Concentração fundiária

Os números relativos à expansão da concentração fundiária apresentados no Atlas dão a dimensão dos impactos socioambientais do modelo agroexportador. Se os latifúndios brasileiros constituíssem um país territorialmente contínuo, seriam o 12º maior do planeta, com 2,3 milhões de quilômetros quadrados – área equivalente à da Arábia Saudita.

O Brasil ocupa o 5º lugar no ranking de desigualdade no acesso à terra, com 45% de sua área produtiva concentrada em propriedades superiores a mil hectares. Também nesse segmento, observa-se a forte presença de multinacionais do setor, que exploram o mercado de terras para a produção de commodities e a especulação financeira.

Como resultado do avanço do agronegócio, houve expansão significativa da atividade sobre o território conhecido como Matopiba, área de 400 mil quilômetros quadrados que engloba os estados de Maranhão, Tocantins, Piauí e Bahia, considerada a última fronteira agrícola do Brasil e que responde por 45% das emissões de gases de efeito estufa do Cerrado.

Estima-se que 52% desse bioma já tenha sido degradado ou tenha sofrido perda irreversível. Além disso, a disputa por terras mais baratas para exploração agrícola tem intensificado os conflitos fundiários: a Comissão Pastoral da Terra contabilizou 505 na região, com impacto na vida de 236 mil pessoas.

Uma vez que vários dos impactos registrados pelo Atlas estão ligados à natureza extrativista monocultora da agronegócio, Bela Gil defendeu que as políticas públicas visem garantir uma maior variedade alimentar, incentivo a práticas agroecológicas e à agricultura familiar.
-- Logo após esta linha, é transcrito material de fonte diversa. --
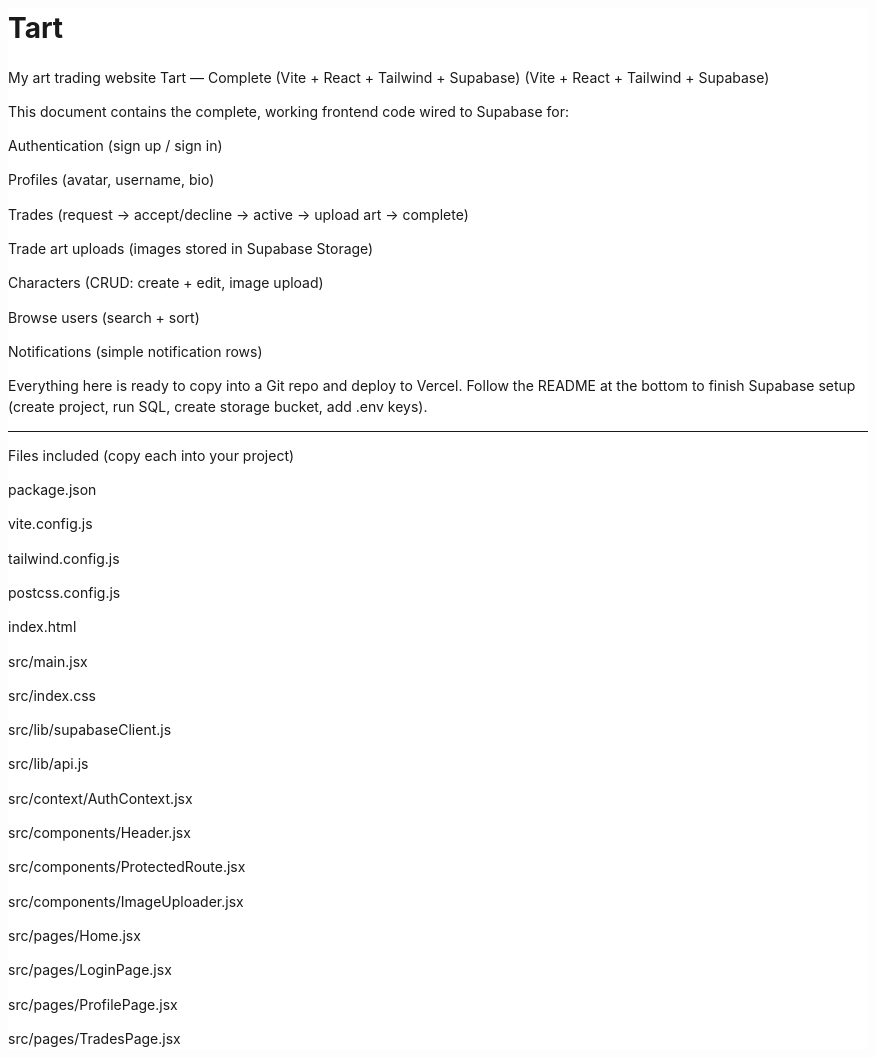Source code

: # Tart
My art trading website 
Tart — Complete (Vite + React + Tailwind + Supabase) (Vite + React + Tailwind + Supabase)

This document contains the complete, working frontend code wired to Supabase for:

Authentication (sign up / sign in)

Profiles (avatar, username, bio)

Trades (request → accept/decline → active → upload art → complete)

Trade art uploads (images stored in Supabase Storage)

Characters (CRUD: create + edit, image upload)

Browse users (search + sort)

Notifications (simple notification rows)


Everything here is ready to copy into a Git repo and deploy to Vercel. Follow the README at the bottom to finish Supabase setup (create project, run SQL, create storage bucket, add .env keys).


---

Files included (copy each into your project)

package.json

vite.config.js

tailwind.config.js

postcss.config.js

index.html

src/main.jsx

src/index.css

src/lib/supabaseClient.js

src/lib/api.js

src/context/AuthContext.jsx

src/components/Header.jsx

src/components/ProtectedRoute.jsx

src/components/ImageUploader.jsx

src/pages/Home.jsx

src/pages/LoginPage.jsx

src/pages/ProfilePage.jsx

src/pages/TradesPage.jsx
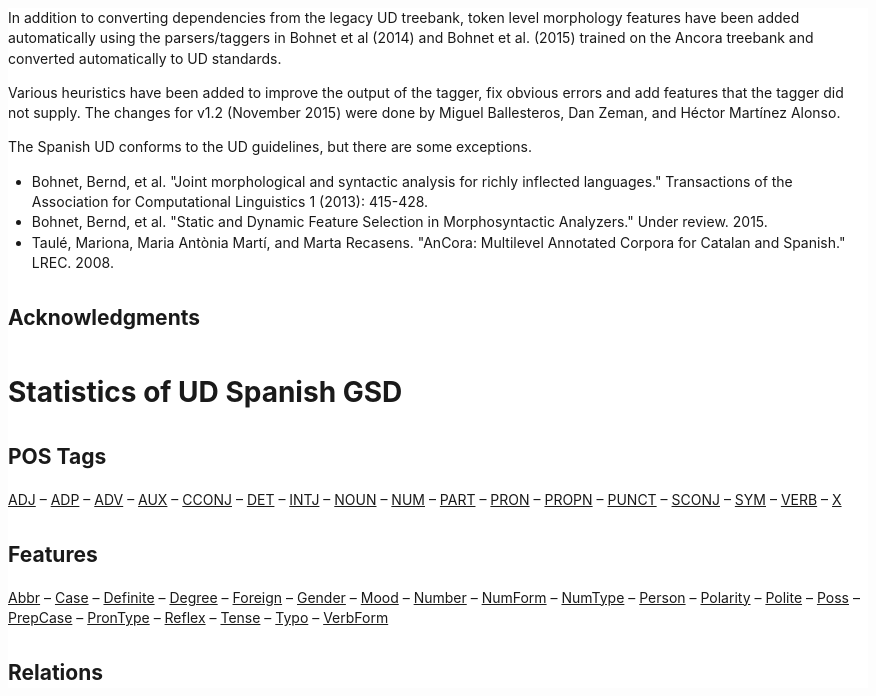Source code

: 


In addition to converting dependencies from the legacy UD treebank, token level morphology features have been added
automatically using the parsers/taggers in Bohnet et al (2014) and Bohnet et al. (2015) trained on the Ancora
treebank and converted automatically to UD standards.

Various heuristics have been added to improve the output of the tagger, fix obvious errors and add features that
the tagger did not supply. The changes for v1.2 (November 2015) were done by Miguel Ballesteros, Dan Zeman, and
Héctor Martínez Alonso.

The Spanish UD conforms to the UD guidelines, but there are some exceptions.

* Bohnet, Bernd, et al. "Joint morphological and syntactic analysis for richly inflected languages."
Transactions of the Association for Computational Linguistics 1 (2013): 415-428.
* Bohnet, Bernd, et al. "Static and Dynamic Feature Selection in Morphosyntactic Analyzers." Under review. 2015.
* Taulé, Mariona, Maria Antònia Martí, and Marta Recasens.
"AnCora: Multilevel Annotated Corpora for Catalan and Spanish." LREC. 2008.


## Acknowledgments

# Statistics of UD Spanish GSD

## POS Tags

[ADJ](es_gsd-pos-ADJ.html) – [ADP](es_gsd-pos-ADP.html) – [ADV](es_gsd-pos-ADV.html) – [AUX](es_gsd-pos-AUX.html) – [CCONJ](es_gsd-pos-CCONJ.html) – [DET](es_gsd-pos-DET.html) – [INTJ](es_gsd-pos-INTJ.html) – [NOUN](es_gsd-pos-NOUN.html) – [NUM](es_gsd-pos-NUM.html) – [PART](es_gsd-pos-PART.html) – [PRON](es_gsd-pos-PRON.html) – [PROPN](es_gsd-pos-PROPN.html) – [PUNCT](es_gsd-pos-PUNCT.html) – [SCONJ](es_gsd-pos-SCONJ.html) – [SYM](es_gsd-pos-SYM.html) – [VERB](es_gsd-pos-VERB.html) – [X](es_gsd-pos-X.html)

## Features

[Abbr](es_gsd-feat-Abbr.html) – [Case](es_gsd-feat-Case.html) – [Definite](es_gsd-feat-Definite.html) – [Degree](es_gsd-feat-Degree.html) – [Foreign](es_gsd-feat-Foreign.html) – [Gender](es_gsd-feat-Gender.html) – [Mood](es_gsd-feat-Mood.html) – [Number](es_gsd-feat-Number.html) – [NumForm](es_gsd-feat-NumForm.html) – [NumType](es_gsd-feat-NumType.html) – [Person](es_gsd-feat-Person.html) – [Polarity](es_gsd-feat-Polarity.html) – [Polite](es_gsd-feat-Polite.html) – [Poss](es_gsd-feat-Poss.html) – [PrepCase](es_gsd-feat-PrepCase.html) – [PronType](es_gsd-feat-PronType.html) – [Reflex](es_gsd-feat-Reflex.html) – [Tense](es_gsd-feat-Tense.html) – [Typo](es_gsd-feat-Typo.html) – [VerbForm](es_gsd-feat-VerbForm.html)

## Relations
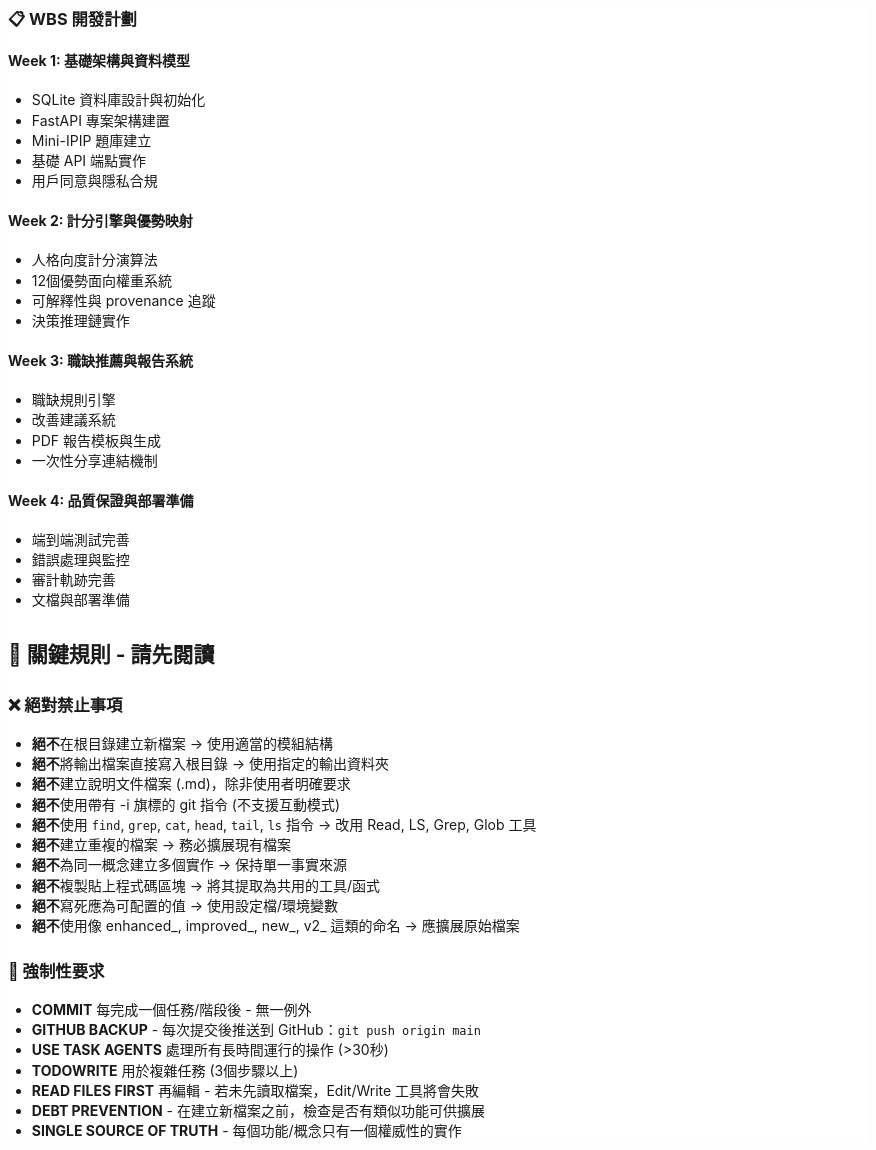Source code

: ### 📋 WBS 開發計劃

#### Week 1: 基礎架構與資料模型
- SQLite 資料庫設計與初始化
- FastAPI 專案架構建置
- Mini-IPIP 題庫建立
- 基礎 API 端點實作
- 用戶同意與隱私合規

#### Week 2: 計分引擎與優勢映射
- 人格向度計分演算法
- 12個優勢面向權重系統
- 可解釋性與 provenance 追蹤
- 決策推理鏈實作

#### Week 3: 職缺推薦與報告系統
- 職缺規則引擎
- 改善建議系統
- PDF 報告模板與生成
- 一次性分享連結機制

#### Week 4: 品質保證與部署準備
- 端到端測試完善
- 錯誤處理與監控
- 審計軌跡完善
- 文檔與部署準備

## 🚨 關鍵規則 - 請先閱讀

### ❌ 絕對禁止事項
- **絕不**在根目錄建立新檔案 → 使用適當的模組結構
- **絕不**將輸出檔案直接寫入根目錄 → 使用指定的輸出資料夾
- **絕不**建立說明文件檔案 (.md)，除非使用者明確要求
- **絕不**使用帶有 -i 旗標的 git 指令 (不支援互動模式)
- **絕不**使用 `find`, `grep`, `cat`, `head`, `tail`, `ls` 指令 → 改用 Read, LS, Grep, Glob 工具
- **絕不**建立重複的檔案 → 務必擴展現有檔案
- **絕不**為同一概念建立多個實作 → 保持單一事實來源
- **絕不**複製貼上程式碼區塊 → 將其提取為共用的工具/函式
- **絕不**寫死應為可配置的值 → 使用設定檔/環境變數
- **絕不**使用像 enhanced_, improved_, new_, v2_ 這類的命名 → 應擴展原始檔案

### 📝 強制性要求
- **COMMIT** 每完成一個任務/階段後 - 無一例外
- **GITHUB BACKUP** - 每次提交後推送到 GitHub：`git push origin main`
- **USE TASK AGENTS** 處理所有長時間運行的操作 (>30秒)
- **TODOWRITE** 用於複雜任務 (3個步驟以上)
- **READ FILES FIRST** 再編輯 - 若未先讀取檔案，Edit/Write 工具將會失敗
- **DEBT PREVENTION** - 在建立新檔案之前，檢查是否有類似功能可供擴展
- **SINGLE SOURCE OF TRUTH** - 每個功能/概念只有一個權威性的實作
“A chave para a saúde é uma dieta diversificada, e, no cultivo, as grandes monoculturas acabam com o solo. Além disso, a transgenia é totalmente associada aos agrotóxicos, que acabam com a fauna, a flora e a diversidade. Muita gente só sabe dizer que o alimento veio da prateleira do supermercado, há um distanciamento entre produtores e consumidores. É preciso mudar isso”, comentou.